По щекам гостя потекли крупные детские слезы. Несколько секунд человек смотрел недоуменно, потом понял.

— Э-э, — сказал он и, безнадежно шевельнув рукой, снова опустился на диван. Гость упал перед ним на колени. Схватил его руку, прильнул горячим, мокрым от слез лицом. Плечи его вздрагивали.

— Не бери в голову, — с трудом выговорил человек и вдруг улыбнулся. — Все пустяки. — Положил другую руку на голову гостя и принялся гладить его мягкие ароматные волосы. На вьющихся черных прядях оставалась сукровица, тянулась отблескивающими жидкими паутинками. — Гли-гли-гли. Страшный сон приснился? Поверь, все пустяки… Не получилось раз, не получилось два — когда-нибудь получится. Ты только не отчаивайся.

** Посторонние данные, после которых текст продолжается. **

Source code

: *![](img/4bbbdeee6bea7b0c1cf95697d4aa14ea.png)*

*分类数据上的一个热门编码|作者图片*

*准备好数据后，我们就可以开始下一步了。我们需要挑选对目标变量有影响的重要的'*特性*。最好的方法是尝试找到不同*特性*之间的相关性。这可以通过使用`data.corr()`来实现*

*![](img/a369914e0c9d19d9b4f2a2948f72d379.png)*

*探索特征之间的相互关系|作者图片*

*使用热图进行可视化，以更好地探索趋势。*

— Я тоже думал, отогрею, — жалобно пролепетал гость прямо в притиснутую к его лицу ладонь. Худые плечи под хламидой затряслись сильнее.

Бок о бок хозяин и гость вышли из дома, и груда пурги обвалилась на них. Параллельно земле мчался неистовый, всеобъемлющий поток, волшебно подсвеченный изнутри фарами машины, затерянной в его глубинах.

— Спички-то хоть найдутся? — спросил человек. Горячая рука вложила в его пальцы коробок. Человек криво усмехнулся: — Этого добра у тебя всегда для нас хватало…

Идя на свет, он добрался до машины, вынул из багажника запасную канистру. Зубами отвернул пластмассовую крышку, вернулся к двери, затерявшейся было в пурге. Гость уже исчез — будто привиделся. Задыхаясь, поднялся по ступеням, поставил канистру на пол коридора и пнул ногой. Канистра опрокинулась в темноту. Присев, человек подождал, пока бензин растечется. Потом, пробормотав глухо: «Отогрею, вот увидишь…», зажал несколько спичек в кулаке и неловко чиркнул.

Пламя с ревом встало едва не по всему дому сразу. С опаленным лицом человек скатился с крыльца в сугроб у самой границы гигантского гремящего костра. Стало светло как днем; оранжевая, мохнатая толща стремительного снега просматривалась далеко-далеко. Увидел, как затлела, задымилась одежда, и подумал: холодно.